**Task brief**
Go through the listing and pick out each line with the word "MATTHEW" in it.

**Data provided**

Start of Block

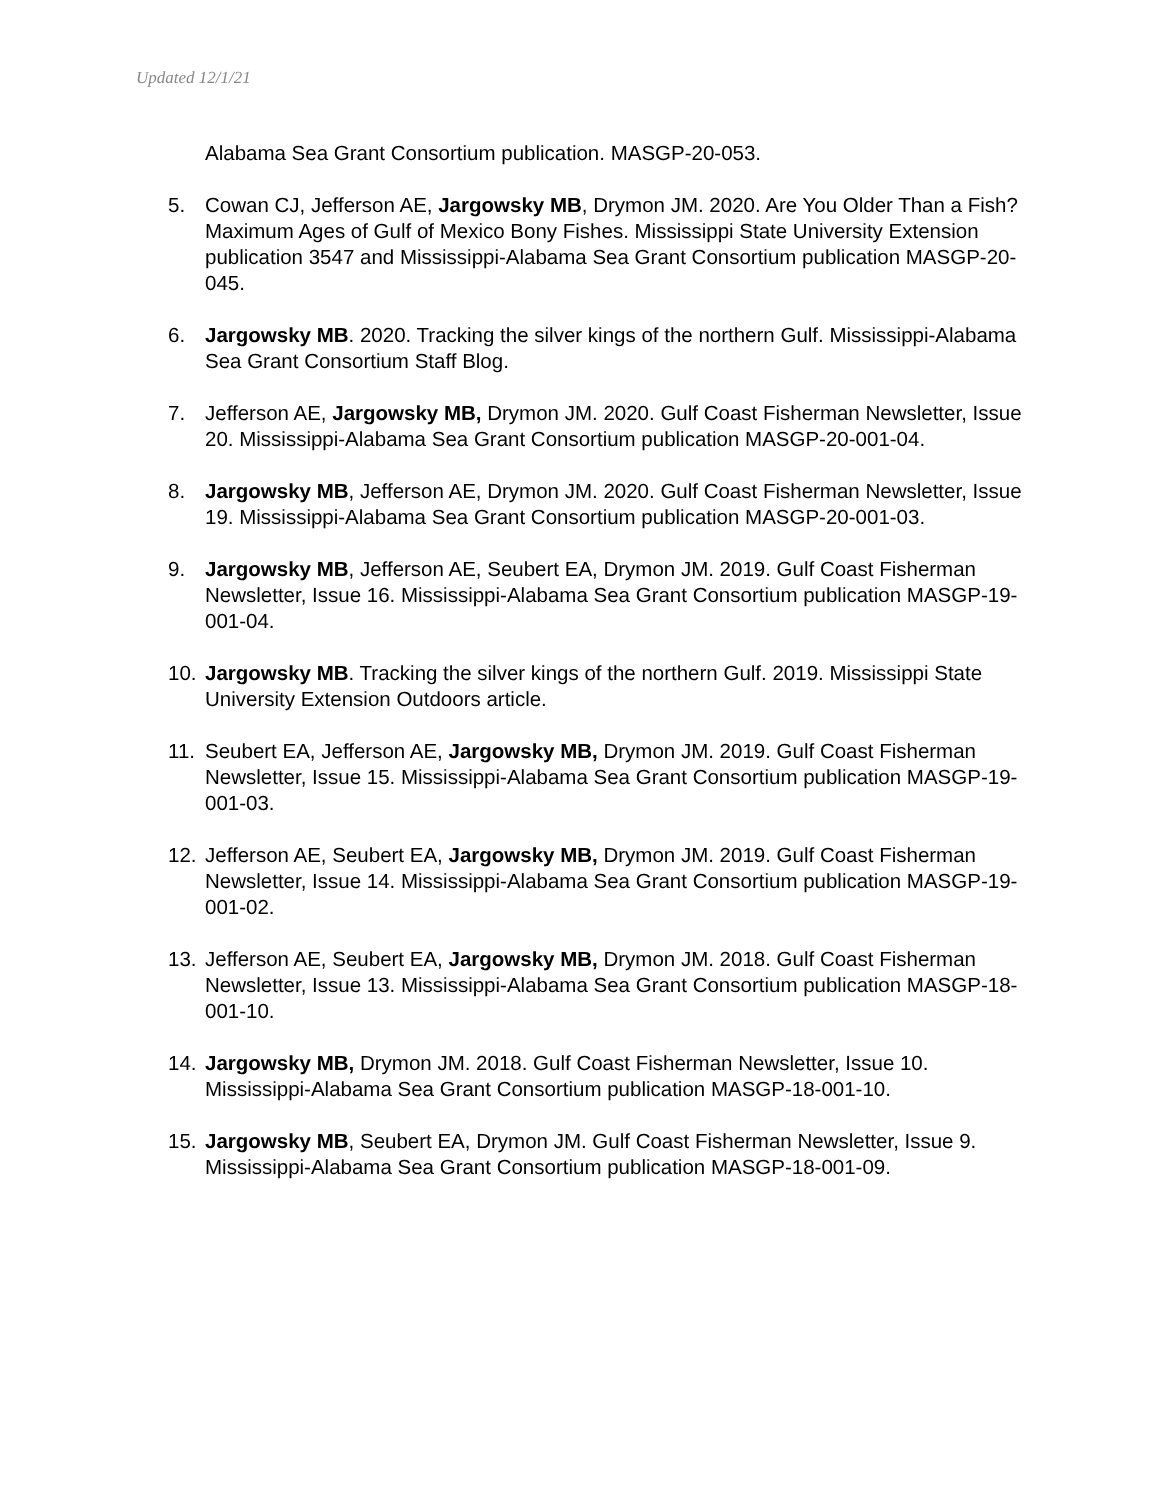Updated 12/1/21
Alabama Sea Grant Consortium publication. MASGP-20-053.
5. Cowan CJ, Jefferson AE, Jargowsky MB, Drymon JM. 2020. Are You Older Than a Fish? Maximum Ages of Gulf of Mexico Bony Fishes. Mississippi State University Extension publication 3547 and Mississippi-Alabama Sea Grant Consortium publication MASGP-20-045.
6. Jargowsky MB. 2020. Tracking the silver kings of the northern Gulf. Mississippi-Alabama Sea Grant Consortium Staff Blog.
7. Jefferson AE, Jargowsky MB, Drymon JM. 2020. Gulf Coast Fisherman Newsletter, Issue 20. Mississippi-Alabama Sea Grant Consortium publication MASGP-20-001-04.
8. Jargowsky MB, Jefferson AE, Drymon JM. 2020. Gulf Coast Fisherman Newsletter, Issue 19. Mississippi-Alabama Sea Grant Consortium publication MASGP-20-001-03.
9. Jargowsky MB, Jefferson AE, Seubert EA, Drymon JM. 2019. Gulf Coast Fisherman Newsletter, Issue 16. Mississippi-Alabama Sea Grant Consortium publication MASGP-19-001-04.
10. Jargowsky MB. Tracking the silver kings of the northern Gulf. 2019. Mississippi State University Extension Outdoors article.
11. Seubert EA, Jefferson AE, Jargowsky MB, Drymon JM. 2019. Gulf Coast Fisherman Newsletter, Issue 15. Mississippi-Alabama Sea Grant Consortium publication MASGP-19-001-03.
12. Jefferson AE, Seubert EA, Jargowsky MB, Drymon JM. 2019. Gulf Coast Fisherman Newsletter, Issue 14. Mississippi-Alabama Sea Grant Consortium publication MASGP-19-001-02.
13. Jefferson AE, Seubert EA, Jargowsky MB, Drymon JM. 2018. Gulf Coast Fisherman Newsletter, Issue 13. Mississippi-Alabama Sea Grant Consortium publication MASGP-18-001-10.
14. Jargowsky MB, Drymon JM. 2018. Gulf Coast Fisherman Newsletter, Issue 10. Mississippi-Alabama Sea Grant Consortium publication MASGP-18-001-10.
15. Jargowsky MB, Seubert EA, Drymon JM. Gulf Coast Fisherman Newsletter, Issue 9. Mississippi-Alabama Sea Grant Consortium publication MASGP-18-001-09.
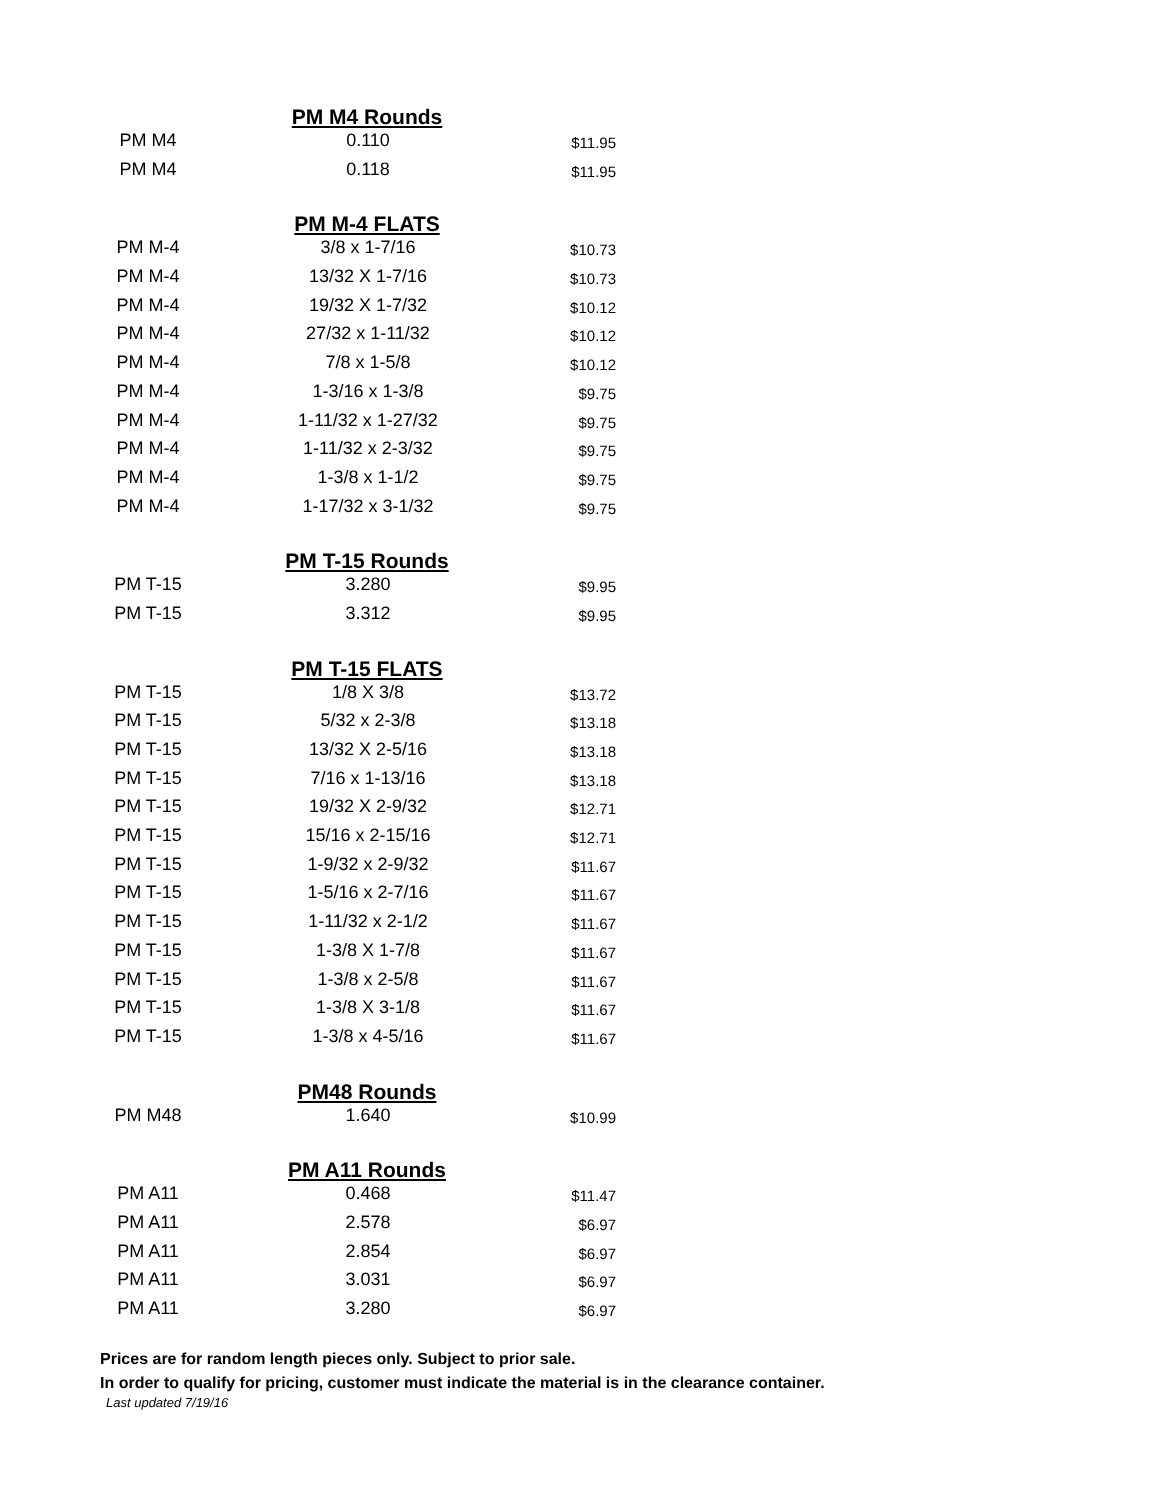| PM M4 Rounds | | |
| --- | --- | --- |
| PM M4 | 0.110 | $11.95 |
| PM M4 | 0.118 | $11.95 |
| PM M-4 FLATS | | |
| PM M-4 | 3/8 x 1-7/16 | $10.73 |
| PM M-4 | 13/32 X 1-7/16 | $10.73 |
| PM M-4 | 19/32 X 1-7/32 | $10.12 |
| PM M-4 | 27/32 x 1-11/32 | $10.12 |
| PM M-4 | 7/8 x 1-5/8 | $10.12 |
| PM M-4 | 1-3/16 x 1-3/8 | $9.75 |
| PM M-4 | 1-11/32 x 1-27/32 | $9.75 |
| PM M-4 | 1-11/32 x 2-3/32 | $9.75 |
| PM M-4 | 1-3/8 x 1-1/2 | $9.75 |
| PM M-4 | 1-17/32 x 3-1/32 | $9.75 |
| PM T-15 Rounds | | |
| PM T-15 | 3.280 | $9.95 |
| PM T-15 | 3.312 | $9.95 |
| PM T-15 FLATS | | |
| PM T-15 | 1/8 X 3/8 | $13.72 |
| PM T-15 | 5/32 x 2-3/8 | $13.18 |
| PM T-15 | 13/32 X 2-5/16 | $13.18 |
| PM T-15 | 7/16 x 1-13/16 | $13.18 |
| PM T-15 | 19/32 X 2-9/32 | $12.71 |
| PM T-15 | 15/16 x 2-15/16 | $12.71 |
| PM T-15 | 1-9/32 x 2-9/32 | $11.67 |
| PM T-15 | 1-5/16 x 2-7/16 | $11.67 |
| PM T-15 | 1-11/32 x 2-1/2 | $11.67 |
| PM T-15 | 1-3/8 X 1-7/8 | $11.67 |
| PM T-15 | 1-3/8 x 2-5/8 | $11.67 |
| PM T-15 | 1-3/8 X 3-1/8 | $11.67 |
| PM T-15 | 1-3/8 x 4-5/16 | $11.67 |
| PM48 Rounds | | |
| PM M48 | 1.640 | $10.99 |
| PM A11 Rounds | | |
| PM A11 | 0.468 | $11.47 |
| PM A11 | 2.578 | $6.97 |
| PM A11 | 2.854 | $6.97 |
| PM A11 | 3.031 | $6.97 |
| PM A11 | 3.280 | $6.97 |
Prices are for random length pieces only. Subject to prior sale.
In order to qualify for pricing, customer must indicate the material is in the clearance container.
Last updated 7/19/16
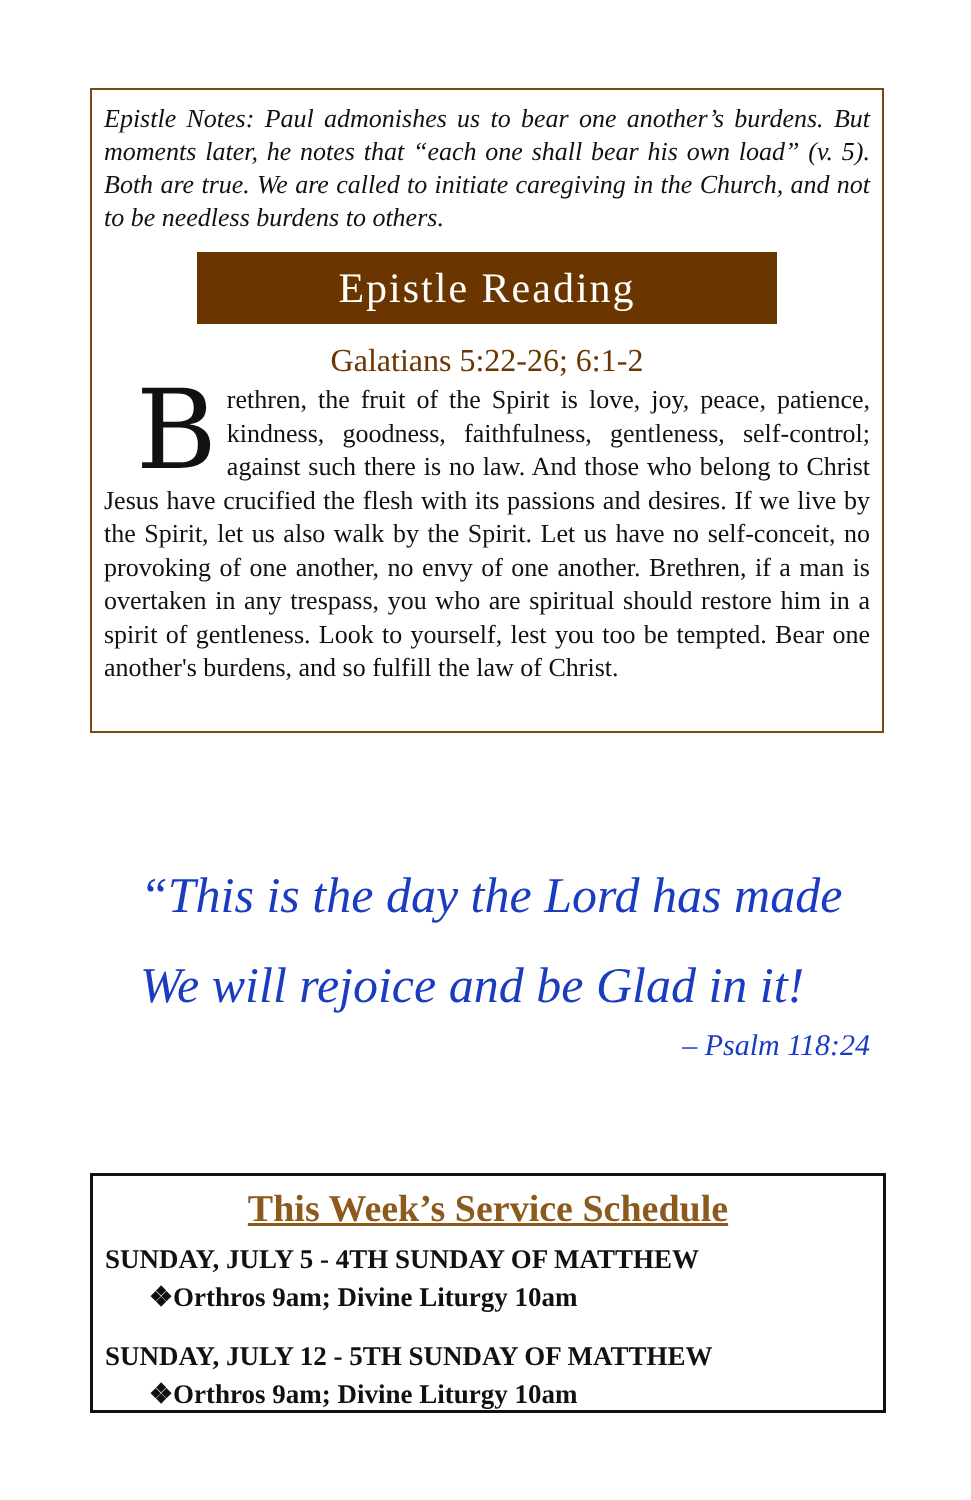Epistle Notes: Paul admonishes us to bear one another’s burdens. But moments later, he notes that “each one shall bear his own load” (v. 5). Both are true. We are called to initiate caregiving in the Church, and not to be needless burdens to others.
Epistle Reading
Galatians 5:22-26; 6:1-2
Brethren, the fruit of the Spirit is love, joy, peace, patience, kindness, goodness, faithfulness, gentleness, self-control; against such there is no law. And those who belong to Christ Jesus have crucified the flesh with its passions and desires. If we live by the Spirit, let us also walk by the Spirit. Let us have no self-conceit, no provoking of one another, no envy of one another. Brethren, if a man is overtaken in any trespass, you who are spiritual should restore him in a spirit of gentleness. Look to yourself, lest you too be tempted. Bear one another's burdens, and so fulfill the law of Christ.
“This is the day the Lord has made
We will rejoice and be Glad in it!
– Psalm 118:24
This Week’s Service Schedule
SUNDAY, JULY 5 - 4TH SUNDAY OF MATTHEW
❖Orthros 9am; Divine Liturgy 10am
SUNDAY, JULY 12 - 5TH SUNDAY OF MATTHEW
❖Orthros 9am; Divine Liturgy 10am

End of Block

**Answer section**
SUNDAY, JULY 5 - 4TH SUNDAY OF MATTHEW
SUNDAY, JULY 12 - 5TH SUNDAY OF MATTHEW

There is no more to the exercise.